> Problem to work on
Answer these questions from the lab instructions below, one answer per line:
(a) Which approaches to point pattern analysis does the lab explore, and where is its case study set?
(b) Where should the installation code be run?
(c) Which package is marked as new in the list?

> Document passage
----------------------------------------

Today’s lab explores point pattern analysis, especially density and
distance based approaches for a case study in New York
THIS IS YOUR FINAL LAB.
It is shorter to take into account the fact you have less time.
Seriously, please don’t skip this. It’s the biggest cause of lab issues.
First, you need to set up your project folder for lab 6, and install packages if you are on the cloud.
Step i:
Go to https://posit.cloud/content/ and make a new project for
Lab 5
Step ii:
Run this code IN THE CONSOLE to install
the packages you need.
# COPY/PASTE THIS IN THE CONSOLE QUADRANT,
# DON'T PUT IT IN A CODE CHUNK
install.packages("readxl")
install.packages("tidyverse")
install.packages("ggplot2")
install.packages("ggstatsplot")
install.packages("plotly")
install.packages("dplyr")
install.packages("skimr")
install.packages("rmdformats")
install.packages("remotes")
remotes::install_github(repo = "r-spatial/sf",
ref = "93a25fd8e2f5c6af7c080f92141cb2b765a04a84")
install.packages("terra")
install.packages("tidycensus")
install.packages("tigris")
install.packages("tmap")
install.packages("units")
install.packages("spdep")
install.packages("sfdep")
install.packages("rmapshaper")
# NEW
install.packages("spatstat")

----------------------------------------

> Extracted data
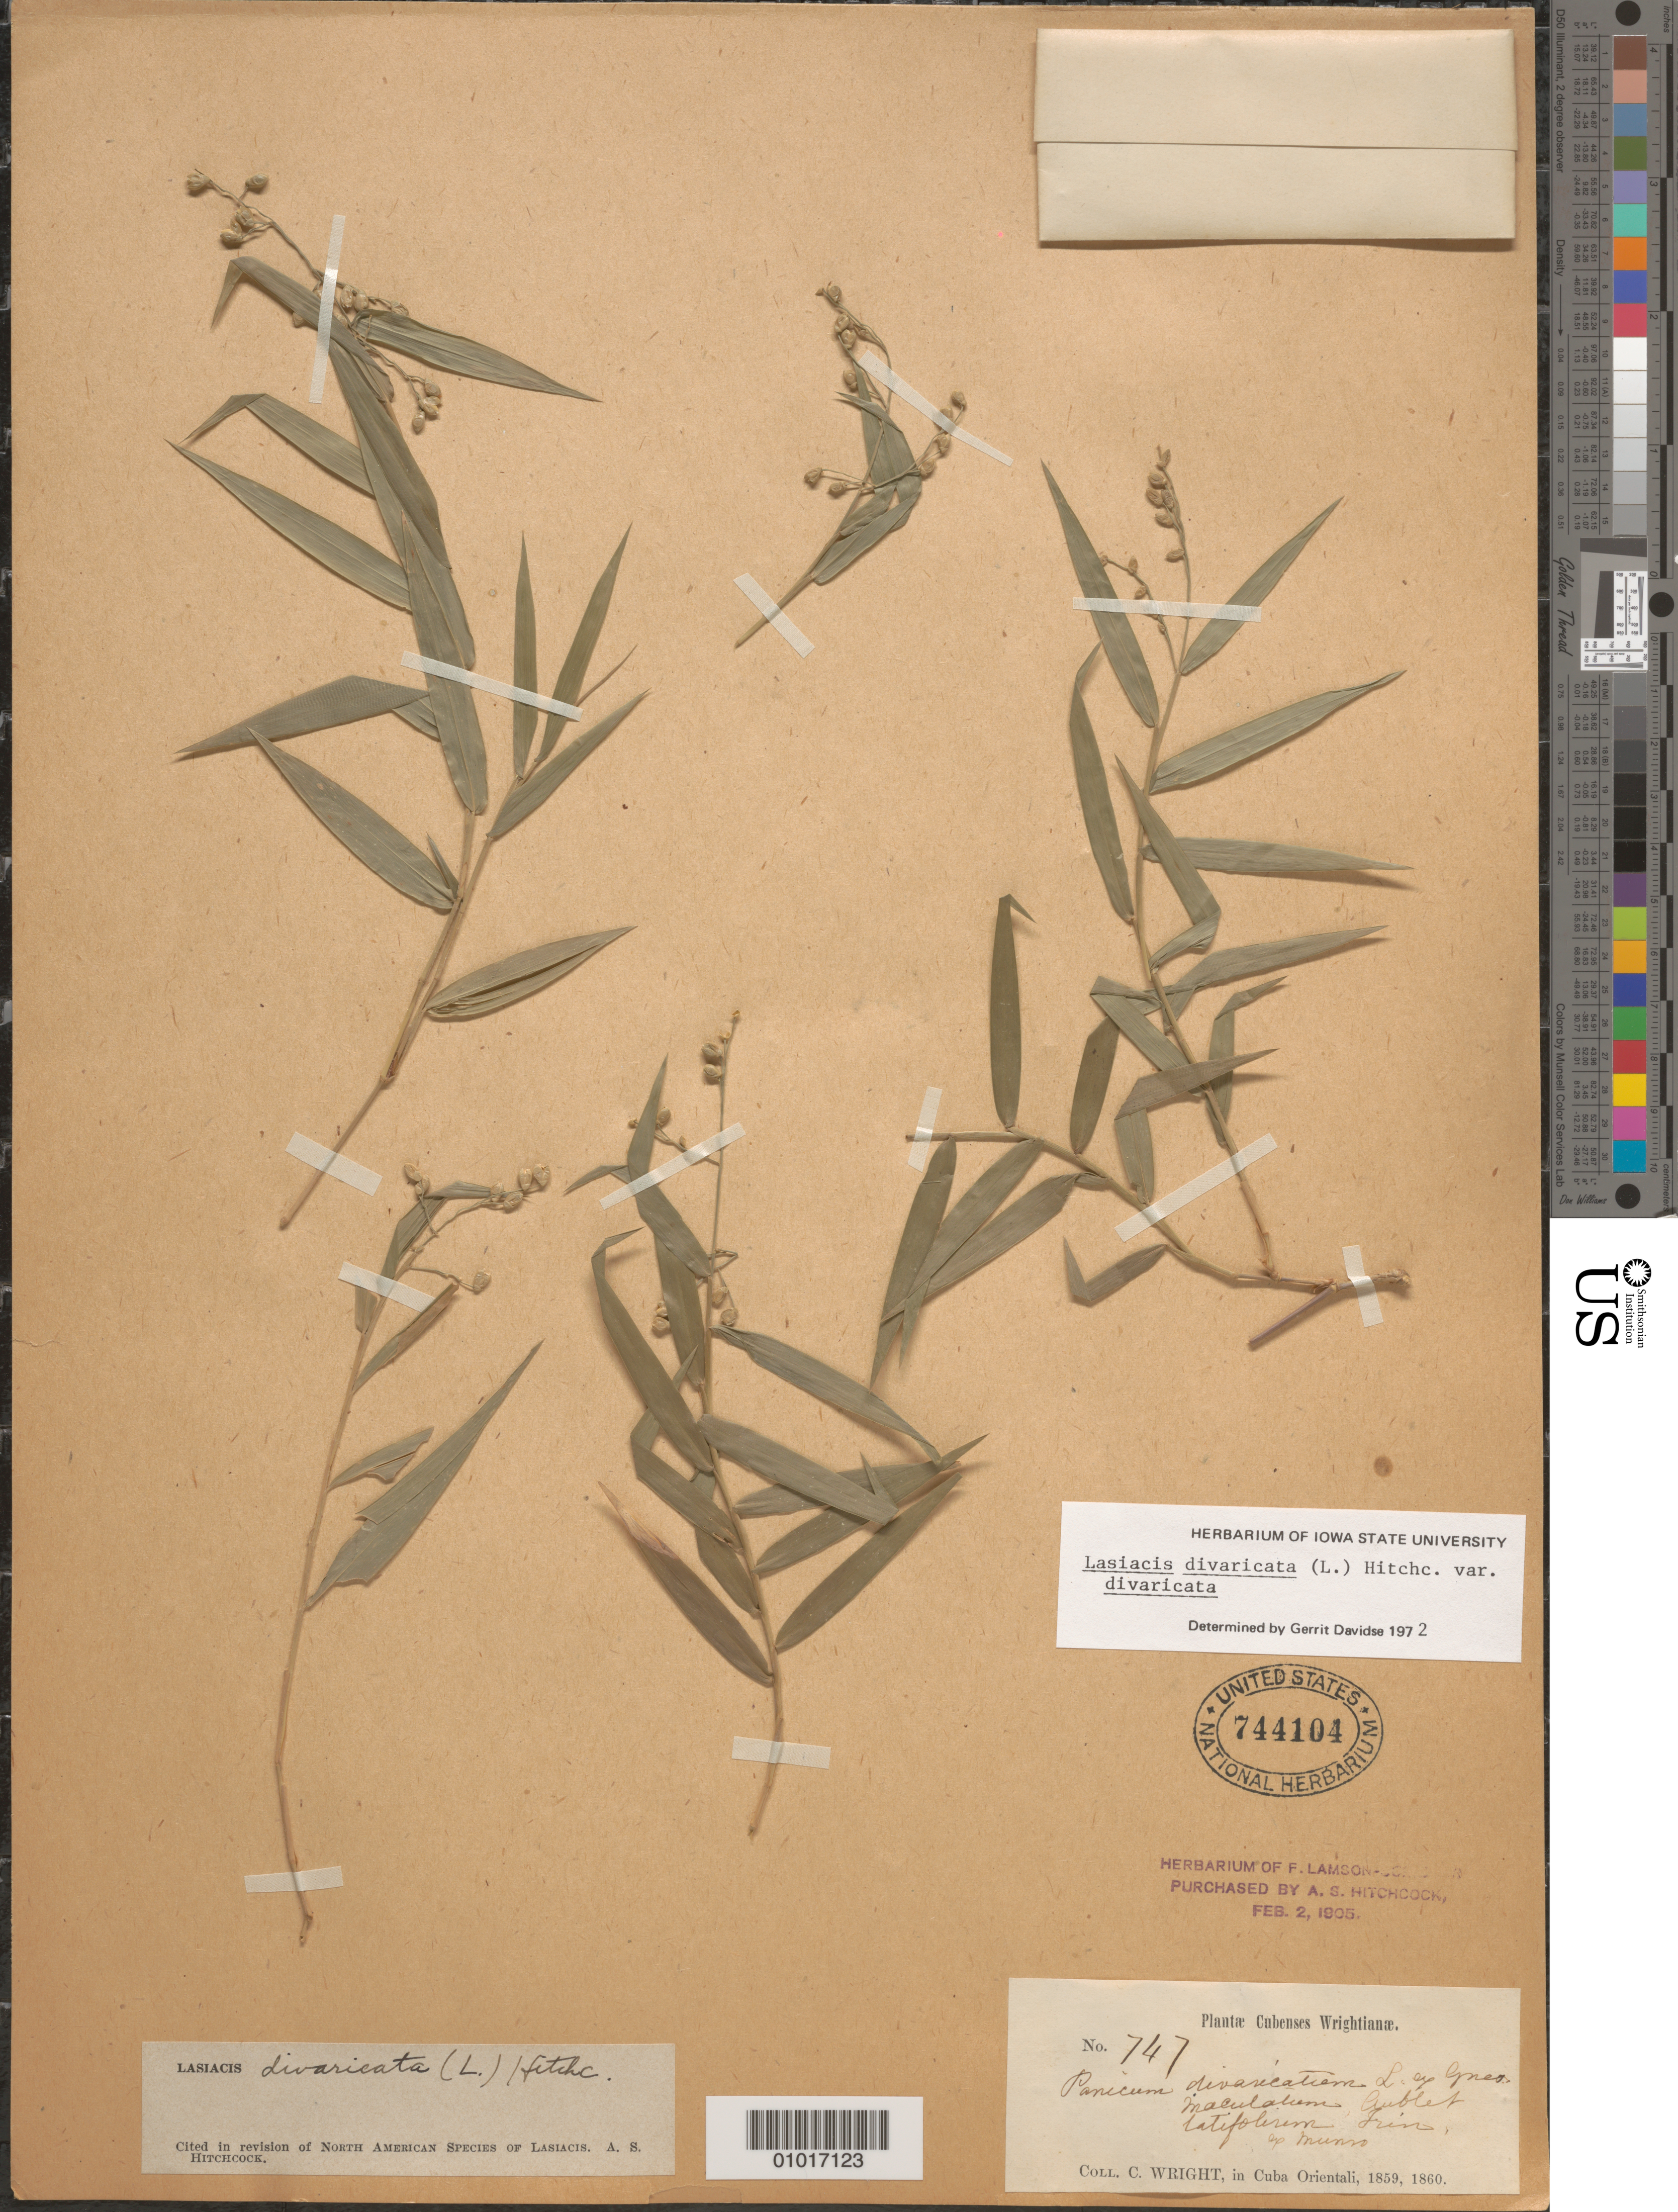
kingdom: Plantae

----------------------------------------

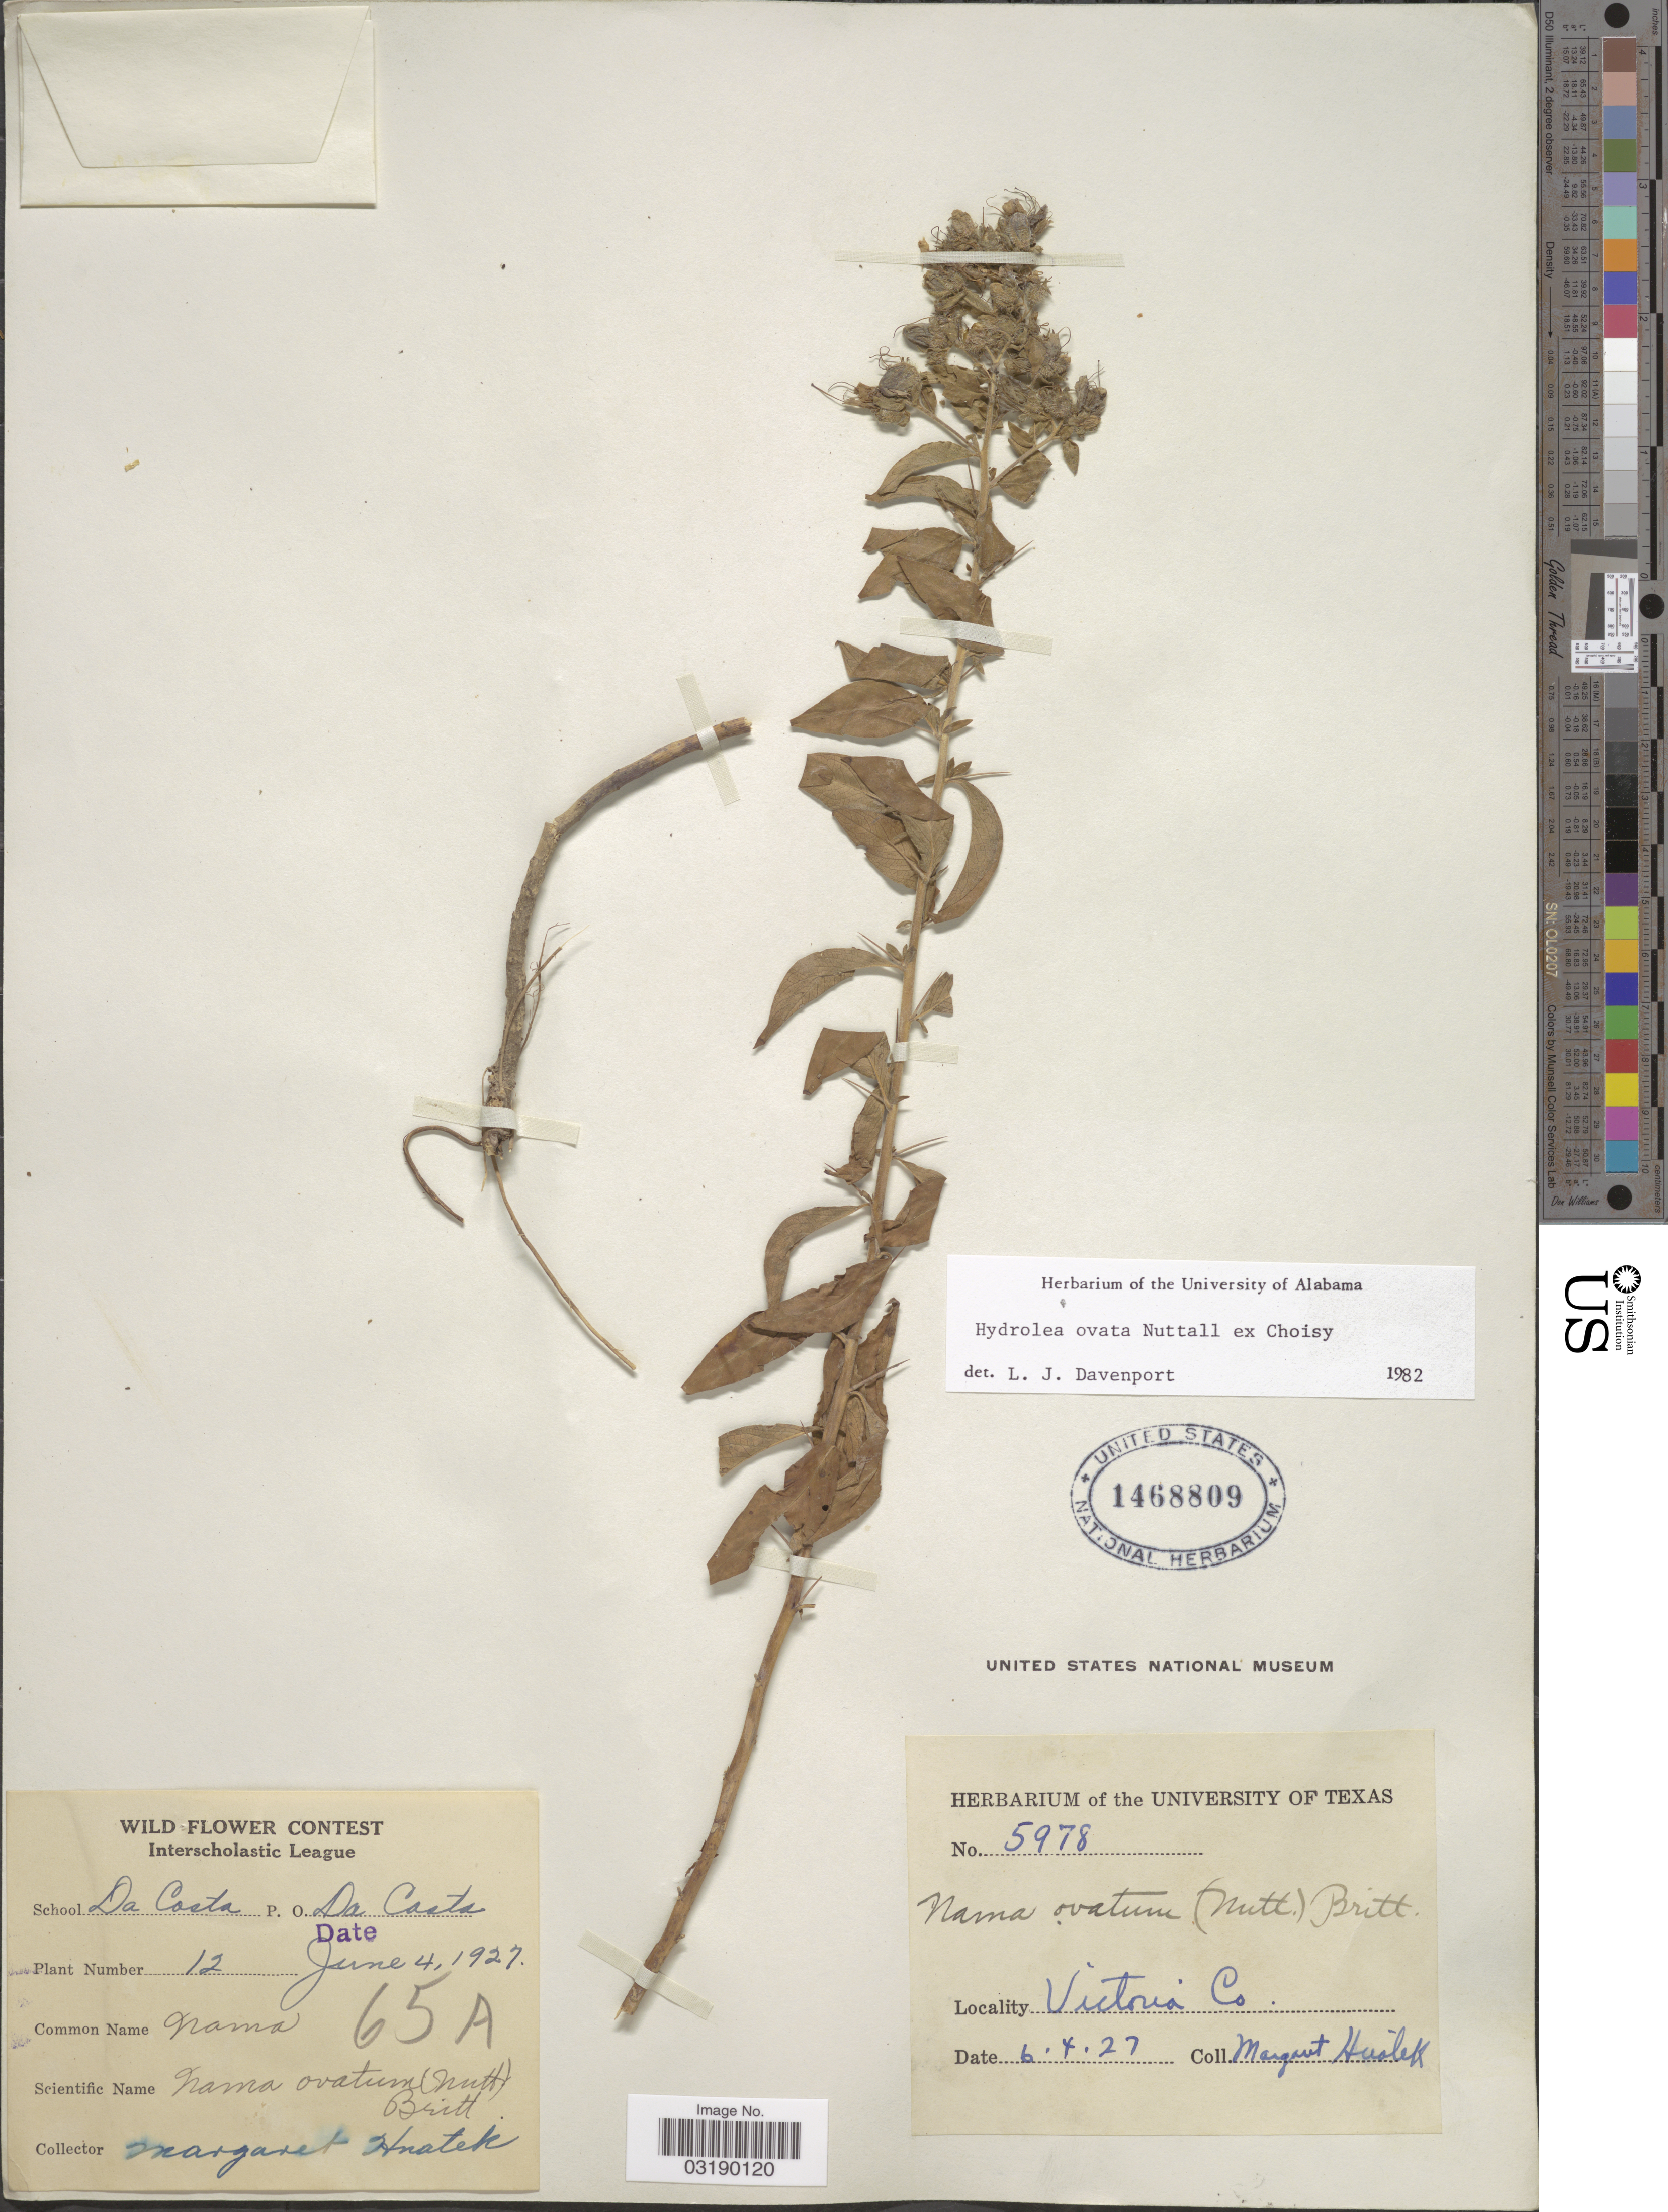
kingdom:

----------------------------------------

> The reply
(a) Density and distance based approaches, for a case study in New York.
(b) In the console, not in a code chunk.
(c) spatstat.